What an organization with EAA obligations should do right now
The ruling changes the headlines. It should not change your plan. Concretely:
- Don’t let anyone use this ruling as a reason to deprioritize. If your business has 10 or more employees and over €2 million in turnover, the EAA applies to you regardless of how the Auchan appeal lands. The microenterprise exemption is a tiny-business carve-out, not a threshold of convenience, and a French domestic-law dispute doesn’t touch the EU-level obligation.
- Stop trusting your own accessibility statement as evidence. A self-declared RGAA or WCAG conformance percentage is a claim. The enforcement risk lives in the gap between that claim and what an independent audit finds. If your statement says 70% and you’ve never had an independent test, you don’t know your number – you know your vendor’s number.
- Audit against EN 301 549 / WCAG 2.2, and test with real assistive technology. The associations’ case was built on testing by actual screen reader users, not an automated scan. Automated tools catch a fraction of real barriers. The retailers in this case had statements on file and still failed on the journeys that matter – product browsing, cart, checkout.
- Prioritize the transactional journeys. Every enforcement action so far targets the flows where exclusion does real harm: finding a product, adding it to a cart, completing a payment. That’s where the legal and ethical risk concentrates, and where remediation buys the most.

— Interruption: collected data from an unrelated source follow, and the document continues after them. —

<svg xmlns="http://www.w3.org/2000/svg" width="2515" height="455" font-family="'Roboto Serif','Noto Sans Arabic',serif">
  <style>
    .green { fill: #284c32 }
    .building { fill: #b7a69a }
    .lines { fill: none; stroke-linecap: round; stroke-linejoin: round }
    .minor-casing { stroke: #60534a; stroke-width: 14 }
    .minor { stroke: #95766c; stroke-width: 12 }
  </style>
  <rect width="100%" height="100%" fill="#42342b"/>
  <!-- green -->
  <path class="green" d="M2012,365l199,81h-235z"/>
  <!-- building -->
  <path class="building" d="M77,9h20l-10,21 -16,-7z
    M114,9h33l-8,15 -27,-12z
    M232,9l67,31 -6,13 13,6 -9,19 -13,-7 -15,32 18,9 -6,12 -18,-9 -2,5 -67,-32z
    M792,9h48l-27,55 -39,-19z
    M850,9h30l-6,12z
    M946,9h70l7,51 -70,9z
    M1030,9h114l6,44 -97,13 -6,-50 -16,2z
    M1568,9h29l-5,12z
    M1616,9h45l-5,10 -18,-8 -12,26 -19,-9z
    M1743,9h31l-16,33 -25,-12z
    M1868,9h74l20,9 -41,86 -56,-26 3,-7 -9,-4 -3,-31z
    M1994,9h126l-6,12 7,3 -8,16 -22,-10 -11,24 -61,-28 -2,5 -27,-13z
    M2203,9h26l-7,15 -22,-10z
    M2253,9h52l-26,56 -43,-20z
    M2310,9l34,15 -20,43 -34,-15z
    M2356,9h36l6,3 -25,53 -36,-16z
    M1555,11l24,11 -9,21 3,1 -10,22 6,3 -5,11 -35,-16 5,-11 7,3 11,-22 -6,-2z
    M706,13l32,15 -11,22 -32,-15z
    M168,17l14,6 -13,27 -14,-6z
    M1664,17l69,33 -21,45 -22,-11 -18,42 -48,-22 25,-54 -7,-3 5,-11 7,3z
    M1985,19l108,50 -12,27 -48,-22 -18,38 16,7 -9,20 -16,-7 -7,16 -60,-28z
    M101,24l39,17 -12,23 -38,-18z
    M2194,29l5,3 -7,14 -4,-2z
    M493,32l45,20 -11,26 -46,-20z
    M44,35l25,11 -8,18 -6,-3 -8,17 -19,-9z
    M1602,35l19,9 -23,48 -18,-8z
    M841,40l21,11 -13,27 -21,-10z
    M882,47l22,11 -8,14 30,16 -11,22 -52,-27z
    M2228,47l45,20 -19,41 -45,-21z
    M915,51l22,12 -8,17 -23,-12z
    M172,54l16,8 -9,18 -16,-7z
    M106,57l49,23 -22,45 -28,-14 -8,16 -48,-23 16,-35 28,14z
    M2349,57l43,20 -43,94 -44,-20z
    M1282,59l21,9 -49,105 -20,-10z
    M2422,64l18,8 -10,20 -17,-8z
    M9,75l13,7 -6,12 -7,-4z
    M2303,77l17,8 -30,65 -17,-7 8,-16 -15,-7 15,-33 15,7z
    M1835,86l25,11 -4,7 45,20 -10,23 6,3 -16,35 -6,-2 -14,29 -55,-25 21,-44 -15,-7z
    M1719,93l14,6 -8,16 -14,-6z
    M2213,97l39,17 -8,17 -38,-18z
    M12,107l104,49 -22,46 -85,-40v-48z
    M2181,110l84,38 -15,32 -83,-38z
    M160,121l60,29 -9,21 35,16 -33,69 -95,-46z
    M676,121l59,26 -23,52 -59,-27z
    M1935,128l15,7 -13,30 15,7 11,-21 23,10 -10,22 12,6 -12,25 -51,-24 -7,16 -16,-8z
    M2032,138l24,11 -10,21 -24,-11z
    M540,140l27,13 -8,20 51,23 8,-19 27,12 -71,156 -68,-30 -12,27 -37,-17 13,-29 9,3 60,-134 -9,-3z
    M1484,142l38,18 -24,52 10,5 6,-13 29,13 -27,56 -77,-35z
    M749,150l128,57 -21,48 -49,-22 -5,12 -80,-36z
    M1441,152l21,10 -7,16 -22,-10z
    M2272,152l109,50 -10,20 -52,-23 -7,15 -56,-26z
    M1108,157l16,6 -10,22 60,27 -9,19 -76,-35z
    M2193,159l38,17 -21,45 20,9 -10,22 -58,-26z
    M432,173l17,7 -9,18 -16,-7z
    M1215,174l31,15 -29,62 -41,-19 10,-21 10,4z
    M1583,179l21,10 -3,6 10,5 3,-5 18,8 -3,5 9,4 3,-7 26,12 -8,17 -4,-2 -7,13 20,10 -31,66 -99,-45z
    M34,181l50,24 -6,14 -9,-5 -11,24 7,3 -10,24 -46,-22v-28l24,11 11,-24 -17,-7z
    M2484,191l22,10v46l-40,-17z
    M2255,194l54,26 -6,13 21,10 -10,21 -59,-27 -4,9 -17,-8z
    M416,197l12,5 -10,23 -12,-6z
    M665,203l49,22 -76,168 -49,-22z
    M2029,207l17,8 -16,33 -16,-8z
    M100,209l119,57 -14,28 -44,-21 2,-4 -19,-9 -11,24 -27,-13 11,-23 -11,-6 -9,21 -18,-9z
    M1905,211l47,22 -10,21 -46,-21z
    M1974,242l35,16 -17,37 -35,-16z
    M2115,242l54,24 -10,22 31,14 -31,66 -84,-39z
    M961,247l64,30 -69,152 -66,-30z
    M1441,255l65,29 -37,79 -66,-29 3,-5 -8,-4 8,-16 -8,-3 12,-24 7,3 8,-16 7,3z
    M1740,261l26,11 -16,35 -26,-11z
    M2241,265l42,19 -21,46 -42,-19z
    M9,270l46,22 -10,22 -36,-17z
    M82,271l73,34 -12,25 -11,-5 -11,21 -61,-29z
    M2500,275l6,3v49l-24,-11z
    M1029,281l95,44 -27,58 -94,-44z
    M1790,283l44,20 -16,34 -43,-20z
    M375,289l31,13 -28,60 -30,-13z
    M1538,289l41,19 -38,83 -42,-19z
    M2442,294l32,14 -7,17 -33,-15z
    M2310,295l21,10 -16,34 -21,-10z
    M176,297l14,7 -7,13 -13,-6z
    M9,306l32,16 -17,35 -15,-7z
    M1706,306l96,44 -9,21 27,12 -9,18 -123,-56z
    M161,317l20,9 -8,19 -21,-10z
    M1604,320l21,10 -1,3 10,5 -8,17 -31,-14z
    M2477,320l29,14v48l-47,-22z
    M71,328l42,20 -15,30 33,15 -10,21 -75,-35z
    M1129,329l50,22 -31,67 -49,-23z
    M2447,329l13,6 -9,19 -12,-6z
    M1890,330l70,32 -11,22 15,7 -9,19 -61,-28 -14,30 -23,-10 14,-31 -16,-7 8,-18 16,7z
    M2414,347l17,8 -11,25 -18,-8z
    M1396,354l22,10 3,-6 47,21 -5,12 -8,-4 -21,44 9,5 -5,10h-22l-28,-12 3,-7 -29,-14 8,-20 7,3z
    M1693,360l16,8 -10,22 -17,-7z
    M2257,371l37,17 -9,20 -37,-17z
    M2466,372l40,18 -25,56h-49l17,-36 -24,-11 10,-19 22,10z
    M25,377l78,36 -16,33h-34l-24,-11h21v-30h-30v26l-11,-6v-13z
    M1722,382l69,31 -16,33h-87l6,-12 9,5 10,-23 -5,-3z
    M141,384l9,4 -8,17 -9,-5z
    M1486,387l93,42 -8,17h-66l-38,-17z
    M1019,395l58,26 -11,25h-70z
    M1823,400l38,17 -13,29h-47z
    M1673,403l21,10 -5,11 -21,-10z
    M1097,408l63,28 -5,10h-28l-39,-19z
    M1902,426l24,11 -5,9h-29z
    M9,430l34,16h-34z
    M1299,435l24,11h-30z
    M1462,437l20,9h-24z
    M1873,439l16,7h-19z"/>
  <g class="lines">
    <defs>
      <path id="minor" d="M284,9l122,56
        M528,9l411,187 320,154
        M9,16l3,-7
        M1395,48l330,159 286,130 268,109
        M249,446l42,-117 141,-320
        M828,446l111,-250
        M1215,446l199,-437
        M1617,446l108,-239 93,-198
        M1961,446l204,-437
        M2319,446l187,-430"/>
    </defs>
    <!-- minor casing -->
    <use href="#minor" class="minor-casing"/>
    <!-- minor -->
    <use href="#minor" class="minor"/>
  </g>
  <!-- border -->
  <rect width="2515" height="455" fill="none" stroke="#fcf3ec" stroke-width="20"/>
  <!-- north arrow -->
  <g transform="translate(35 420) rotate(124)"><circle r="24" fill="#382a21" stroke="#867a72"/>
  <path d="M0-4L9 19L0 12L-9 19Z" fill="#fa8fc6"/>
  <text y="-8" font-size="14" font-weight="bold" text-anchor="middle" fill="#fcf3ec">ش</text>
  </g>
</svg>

- Build a record, not a snapshot. The pattern across every European authority mirrors the post-GDPR year: regulators escalate hardest against organizations with no evidence of monitoring. A one-off audit and a static statement carry little weight. Demonstrating that issues are known, tracked, prioritized, and improved over time is the position that protects you.
- Don’t assume web-only. The French notices targeted apps as well as sites, and Sweden has signaled app inspections are next. If your audit stops at the website, it stops short.
The first EAA ruling found a door. It did not find an accessible website – it found the opposite, on the record, about one of France’s largest retailers. The companies that come out of 2026 in a defensible position aren’t the ones waiting to see whether the door stays open. They’re the ones who already did the work.
This article does not constitute legal advice.